2016/03/29

Dia 2230


Eu havia parado o carro em algum lugar próximo á saída 39 da Fernão Dias. A última placa que vi já avisava que eu tinha saído de São Paulo/SP. Era fim de tarde, o sol amarelava a pista. Não haviam tantos outros na estrada, passava um a cada 3, 4 minutos. Eu deixei o rádio baixo tocando qualquer música aleatória enquanto a luz sunset invadia pelo painel. Fiquei pensando ali se deveria acabar com a minha vida em uma roleta russa com o .38 que estava no porta luvas. Ou se deveria acelerar o velho carro o máximo que conseguisse e puxar o freio de mão ao virar o volante para ver o mundo girar. 
É que esses fins de tarde bonitos assim são tão cruéis. Principalmente aqui nessa rodovia. Ou são as lembranças daqui quando estava no banco do passageiro e olhei para o lado. Isso tudo mata mais que uma arma ou a probabilidade do acidente. Nada é como Scar Tissue do Red Hot sabe? Não estou parado aqui para tocar um lindo solo de guitarra.
Acho que morri uma centena de vezes só no último mês. Mas eu ainda estou aqui. Eu ainda estou. E foi o fim do mundo pra mim alguns dias atrás, mas acordei no dia seguinte. É o tipo de inferno que você tem que passar para se renovar. Nessas horas as pessoas te encontram na rua e falam "Nossa, como você mudou." e não foi a barba que cresceu ou o corte de cabelo que mudou. Foi do lado de dentro cara, foi sua alma que cresceu e ficou mais forte. 
É bonito de se ver alguém de alma limpa, sem maiores pesos de vidas passadas pra carregar. Sem tristezas para se lamentar. A pessoa ri e você sorri de volta. Simples assim. Uma hora o fim do mundo acaba e quando acabar não vai parecer o fim, vai ser mais um começo na verdade. Ou recomeço.

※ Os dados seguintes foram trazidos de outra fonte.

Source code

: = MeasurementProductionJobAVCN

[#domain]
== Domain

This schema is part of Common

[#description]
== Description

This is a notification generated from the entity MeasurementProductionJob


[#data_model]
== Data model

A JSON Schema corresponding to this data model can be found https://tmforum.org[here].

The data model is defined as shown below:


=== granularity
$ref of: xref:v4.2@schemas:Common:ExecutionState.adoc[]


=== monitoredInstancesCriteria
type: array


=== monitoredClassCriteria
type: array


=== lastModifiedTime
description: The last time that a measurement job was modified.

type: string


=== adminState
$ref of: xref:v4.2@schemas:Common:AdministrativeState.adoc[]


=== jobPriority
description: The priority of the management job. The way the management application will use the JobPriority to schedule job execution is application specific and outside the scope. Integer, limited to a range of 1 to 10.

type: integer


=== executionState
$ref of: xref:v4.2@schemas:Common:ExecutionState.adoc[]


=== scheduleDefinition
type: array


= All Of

Pisei na embreagem, engatei a primeira e fui saindo devagar. Aumentei mais o som e abri as janelas. Era Californication que tocava na hora e só conseguia cantar as partes "Esta é a margem do mundo" e "Case comigo garota seja uma fada para o meu mundo, seja a minha própria constelação." Aumentei a marcha, aumentei a velocidade, aumentei o tom ao cantar. Me senti vivo, finalmente. E a estrada me engolia um pouco a cada quilômetro mas eu não ligava. Que me tragam enfim, o horizonte.